__Work instruction__
Please rewrite all the lines below as a two-column CSV with the header input,output: give the first line as input and the lines after it as output, leaving out the picture markers. Put each field in double quotes and turn its line breaks into spaces.

__Data extract__
____________________
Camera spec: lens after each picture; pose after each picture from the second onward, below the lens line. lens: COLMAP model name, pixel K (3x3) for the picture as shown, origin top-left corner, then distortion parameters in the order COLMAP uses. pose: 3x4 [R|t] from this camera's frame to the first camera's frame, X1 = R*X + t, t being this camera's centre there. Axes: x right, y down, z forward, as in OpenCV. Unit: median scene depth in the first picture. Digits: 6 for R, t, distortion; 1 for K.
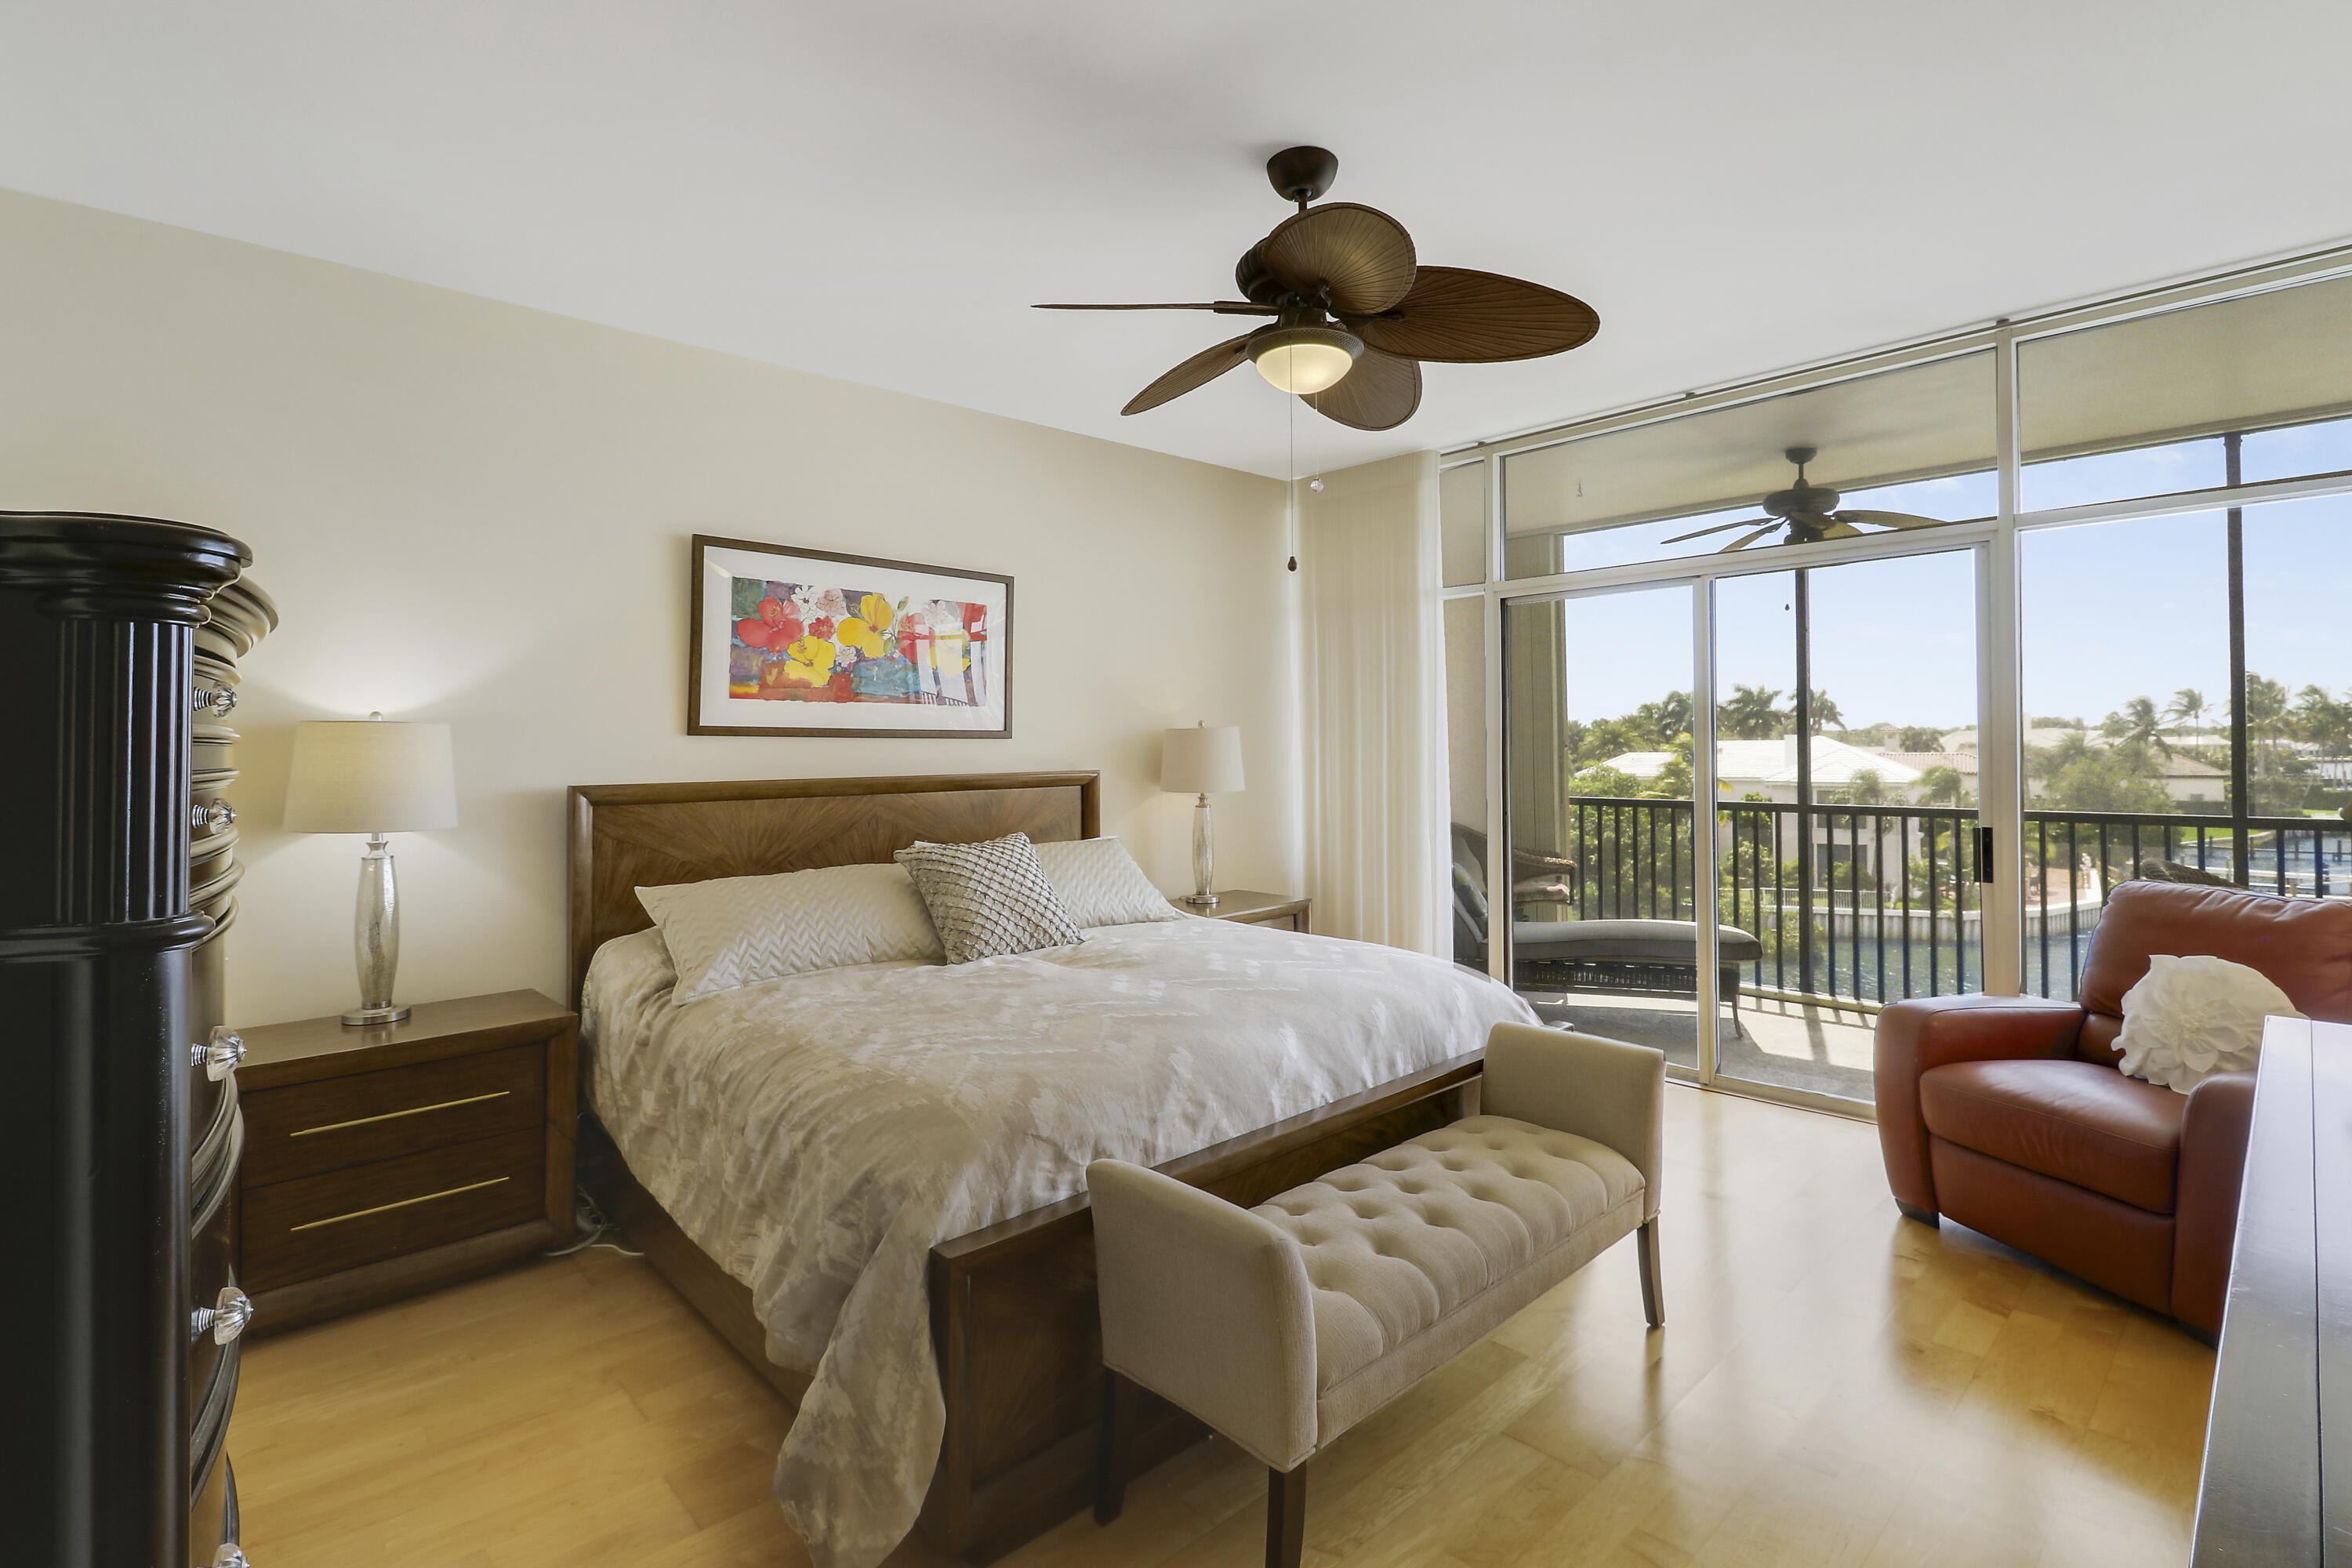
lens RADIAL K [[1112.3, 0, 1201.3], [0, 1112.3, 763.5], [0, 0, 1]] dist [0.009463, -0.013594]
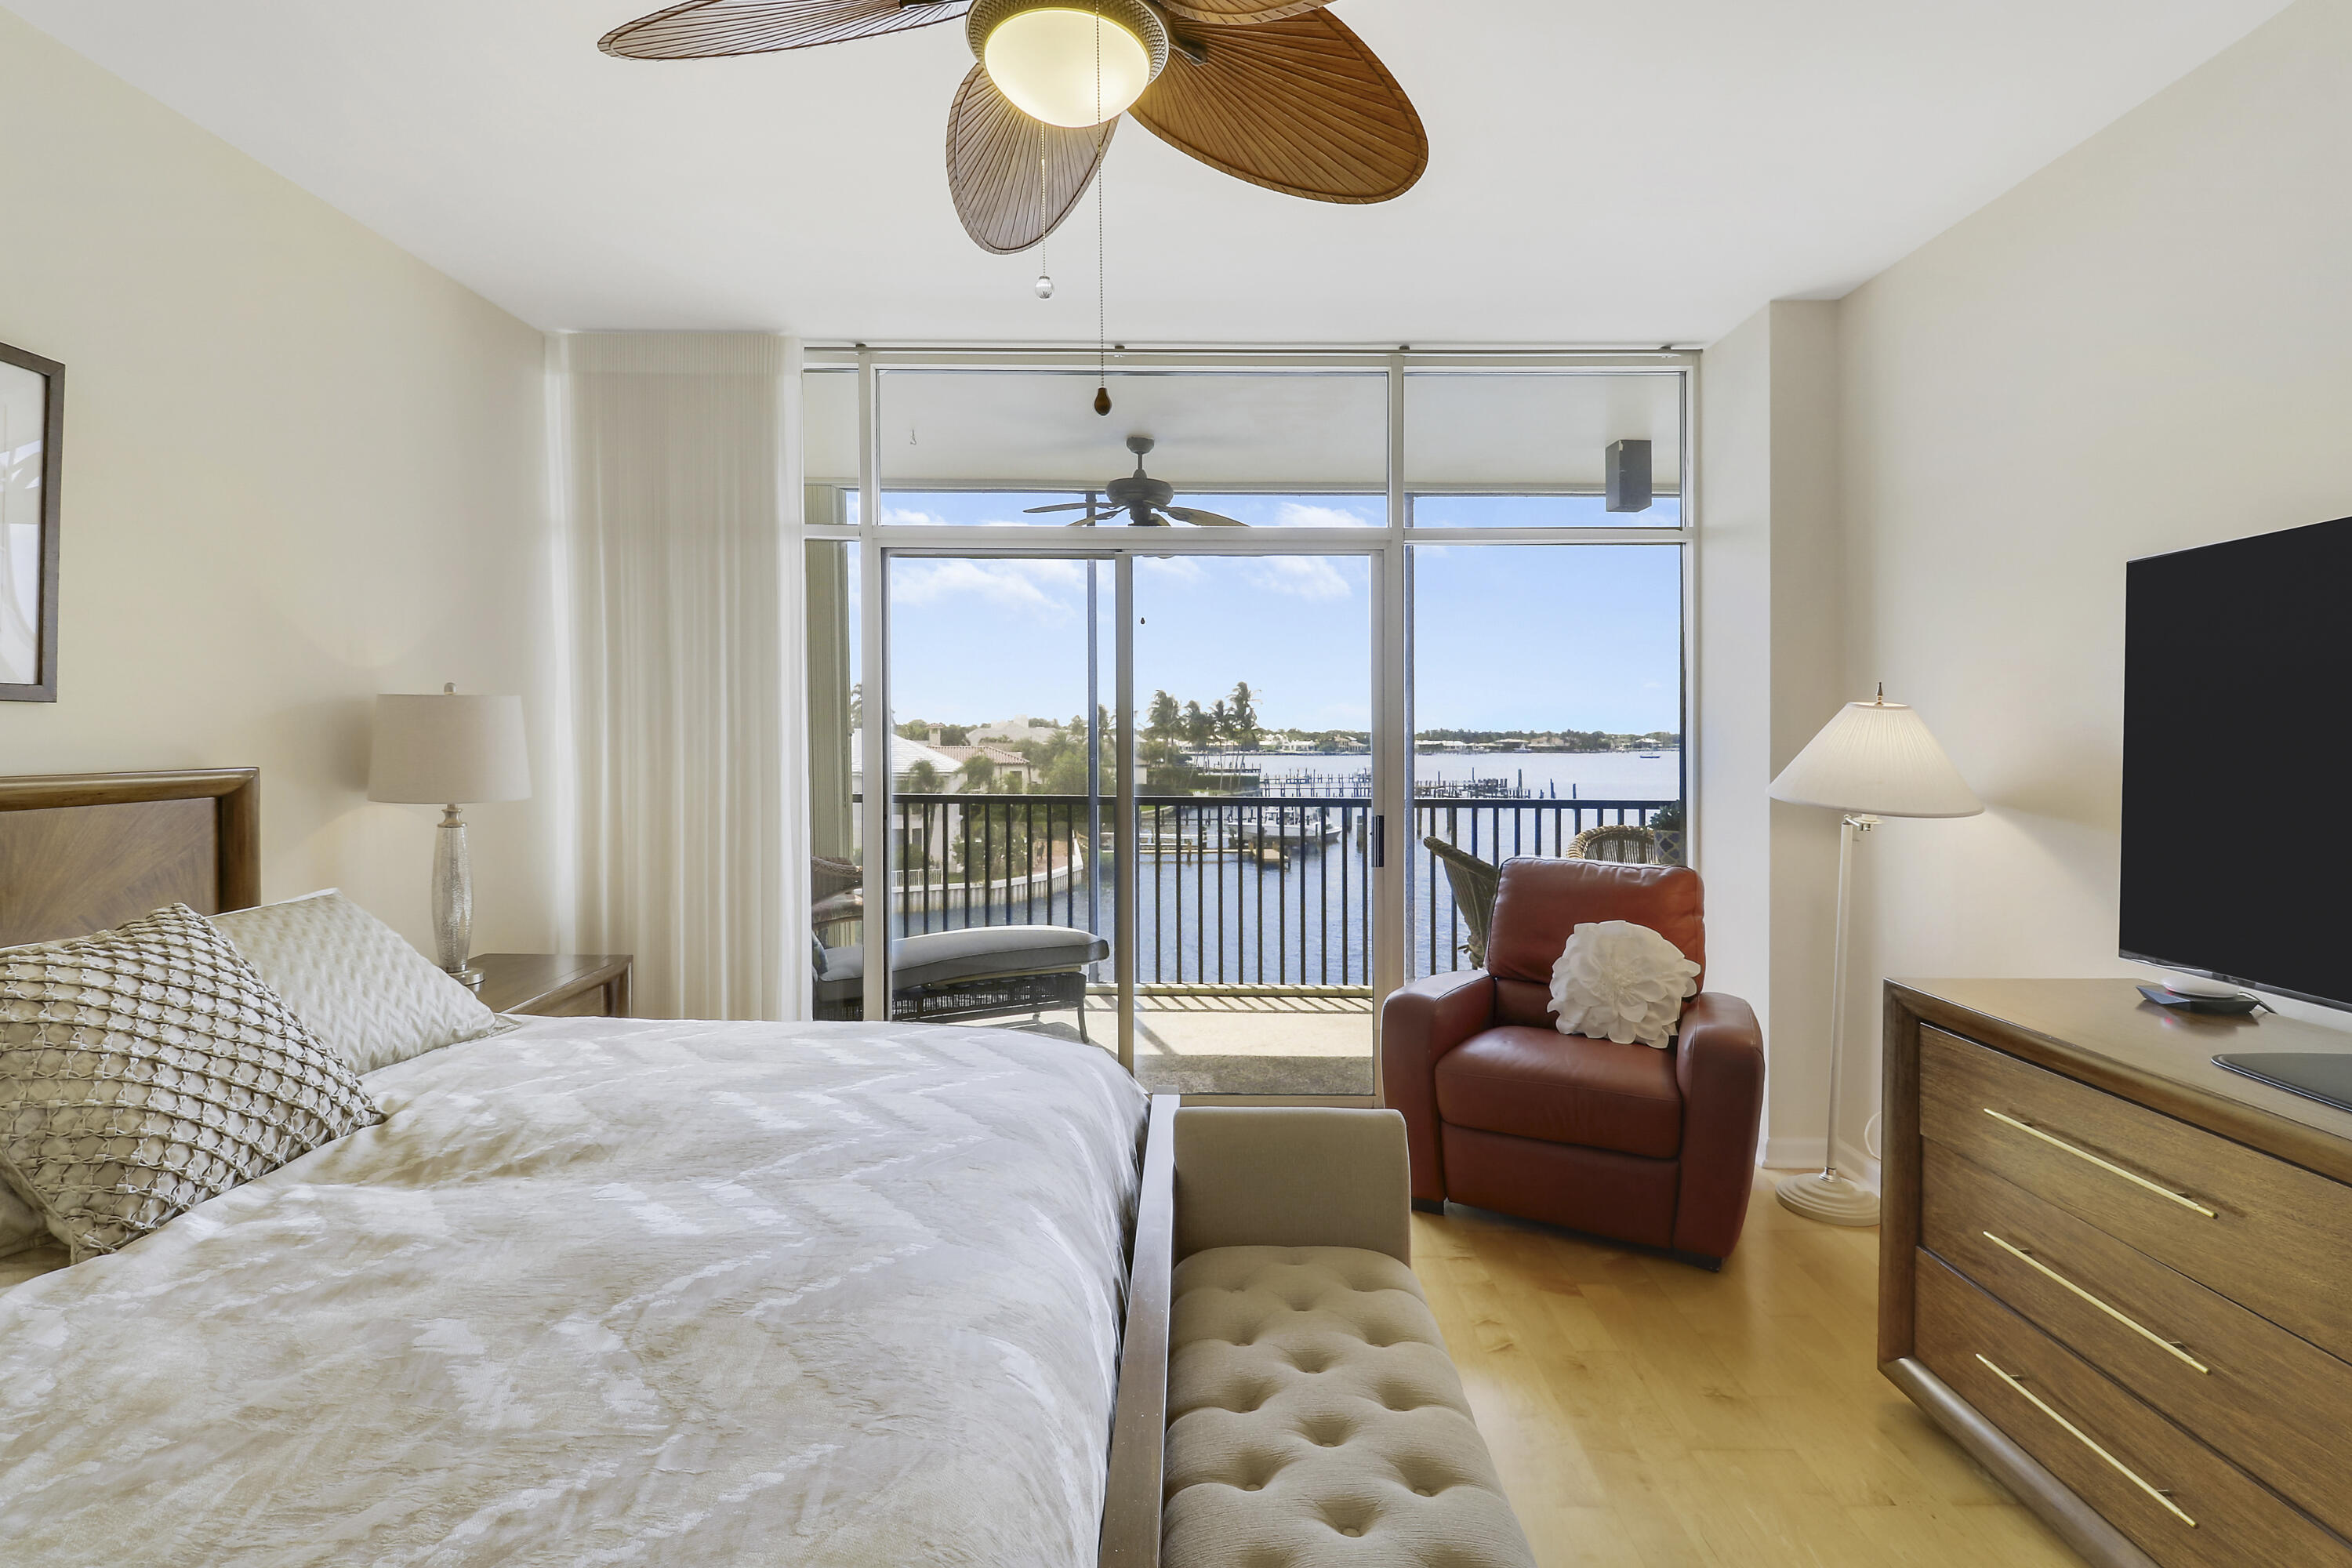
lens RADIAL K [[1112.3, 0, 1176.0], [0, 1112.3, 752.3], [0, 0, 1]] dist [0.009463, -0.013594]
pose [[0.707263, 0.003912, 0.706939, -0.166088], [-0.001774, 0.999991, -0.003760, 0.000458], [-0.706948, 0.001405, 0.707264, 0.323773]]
____________________
__Response below__
input,output
"Camera spec: lens after each picture; pose after each picture from the second onward, below the lens line. lens: COLMAP model name, pixel K (3x3) for the picture as shown, origin top-left corner, then distortion parameters in the order COLMAP uses. pose: 3x4 [R|t] from this camera's frame to the first camera's frame, X1 = R*X + t, t being this camera's centre there. Axes: x right, y down, z forward, as in OpenCV. Unit: median scene depth in the first picture. Digits: 6 for R, t, distortion; 1 for K.","lens RADIAL K [[1112.3, 0, 1201.3], [0, 1112.3, 763.5], [0, 0, 1]] dist [0.009463, -0.013594] lens RADIAL K [[1112.3, 0, 1176.0], [0, 1112.3, 752.3], [0, 0, 1]] dist [0.009463, -0.013594] pose [[0.707263, 0.003912, 0.706939, -0.166088], [-0.001774, 0.999991, -0.003760, 0.000458], [-0.706948, 0.001405, 0.707264, 0.323773]]"